Library length sorting
During the library construction process, length sorting can result in significant DNA loss, leading to a decrease in library complexity and output. When the input DNA is less than 50ng, library screening or screening after PCR amplification is not recommended.
The position for length sorting can be selected after connector connection or PCR amplification for sorting. The specific sorting steps can refer to the operation content.
Other precautions
Due to the enzymatic reaction involved in the fragmentation process using this product, the fragmentation process is sensitive to factors such as reaction temperature, reaction time, system preparation, and DNA sample loading.
To avoid the impact of repeated freeze-thaw of reagents on library production, it is recommended to pack and store them for the first time in use.
PCR products are prone to contamination due to improper operation, resulting in inaccurate experimental results. It is recommended to isolate the PCR reaction system preparation area from the PCR product purification area, and use a dedicated pipette to regularly clean each experimental area.

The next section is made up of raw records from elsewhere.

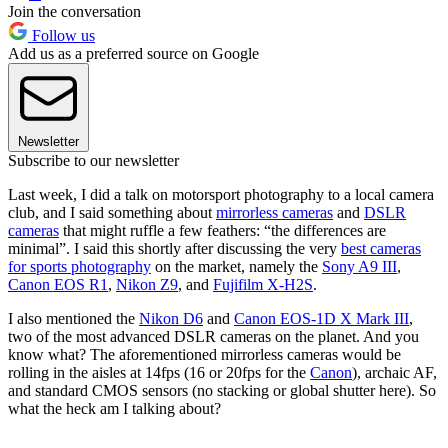
Join the conversation
Follow us
Add us as a preferred source on Google
Newsletter
Subscribe to our newsletter
Last week, I did a talk on motorsport photography to a local camera
club, and I said something about
mirrorless cameras
and
DSLR
cameras
that might ruffle a few feathers: “the differences are
minimal”. I said this shortly after discussing the very
best cameras
for sports photography
on the market, namely the
Sony A9 III
,
Canon EOS R1
,
Nikon Z9
, and
Fujifilm X-H2S
.
I also mentioned the
Nikon D6
and
Canon EOS-1D X Mark III
,
two of the most advanced DSLR cameras on the planet. And you
know what? The aforementioned mirrorless cameras would be
rolling in the aisles at 14fps (16 or 20fps for the
Canon
), archaic AF,
and standard CMOS sensors (no stacking or global shutter here). So
what the heck am I talking about?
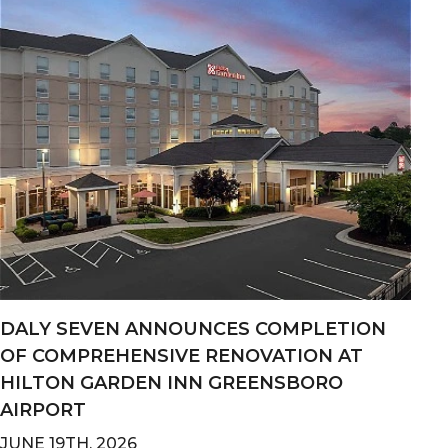
DALY SEVEN ANNOUNCES COMPLETION
OF COMPREHENSIVE RENOVATION AT
HILTON GARDEN INN GREENSBORO
AIRPORT
JUNE 19TH, 2026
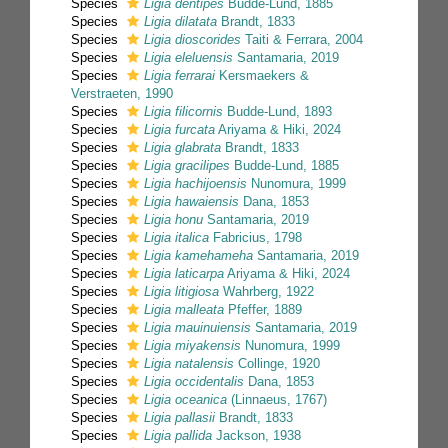
Species
Ligia dentipes
Budde-Lund, 1885
Species
Ligia dilatata
Brandt, 1833
Species
Ligia dioscorides
Taiti & Ferrara, 2004
Species
Ligia eleluensis
Santamaria, 2019
Species
Ligia ferrarai
Kersmaekers &
Verstraeten, 1990
Species
Ligia filicornis
Budde-Lund, 1893
Species
Ligia furcata
Ariyama & Hiki, 2024
Species
Ligia glabrata
Brandt, 1833
Species
Ligia gracilipes
Budde-Lund, 1885
Species
Ligia hachijoensis
Nunomura, 1999
Species
Ligia hawaiensis
Dana, 1853
Species
Ligia honu
Santamaria, 2019
Species
Ligia italica
Fabricius, 1798
Species
Ligia kamehameha
Santamaria, 2019
Species
Ligia laticarpa
Ariyama & Hiki, 2024
Species
Ligia litigiosa
Wahrberg, 1922
Species
Ligia malleata
Pfeffer, 1889
Species
Ligia mauinuiensis
Santamaria, 2019
Species
Ligia miyakensis
Nunomura, 1999
Species
Ligia natalensis
Collinge, 1920
Species
Ligia occidentalis
Dana, 1853
Species
Ligia oceanica
(Linnaeus, 1767)
Species
Ligia pallasii
Brandt, 1833
Species
Ligia pallida
Jackson, 1938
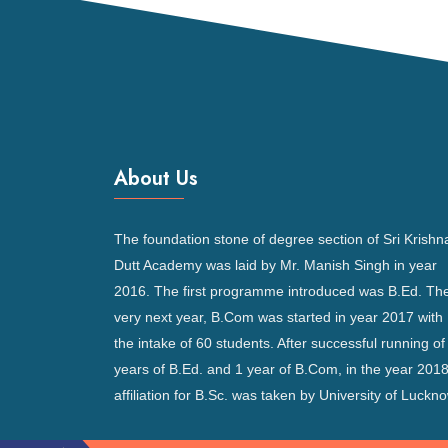
About Us
The foundation stone of degree section of Sri Krishn
Dutt Academy was laid by Mr. Manish Singh in year
2016. The first programme introduced was B.Ed. Th
very next year, B.Com was started in year 2017 with
the intake of 60 students. After successful running of
years of B.Ed. and 1 year of B.Com, in the year 2018
affiliation for B.Sc. was taken by University of Luckno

Take out the corresponding reagent from the kit, centrifuge briefly, and place the enzyme mixture on ice for use; The buffer solution needs to be dissolved at room temperature before use, shaken and centrifuged, placed on ice for use, and deionized water placed at room temperature for use; Please prepare the mixture on ice. After the buffer solution in the reagent kit freezes and dissolves, precipitation may occur. Precipitation does not affect the function of the reagent. Please shake and mix thoroughly until the precipitation disappears before use.
Schematic diagram of DNA database construction process
DNA library construction process
Please read this operating instruction carefully before the experiment and choose the operating plan based on the type of sequencing platform used. Before the experiment starts, clarify the nucleic acid concentration, and the input amount of this reagent kit is 0.1ng-1μg. The recommended sample size is 1ng-500ng DNA. DNA solution does not contain chelating agents, if DNA dissolves in 1×TE or EDTA containing solutions, it is recommended to use magnetic beads for purification or add Neutralization Reagent.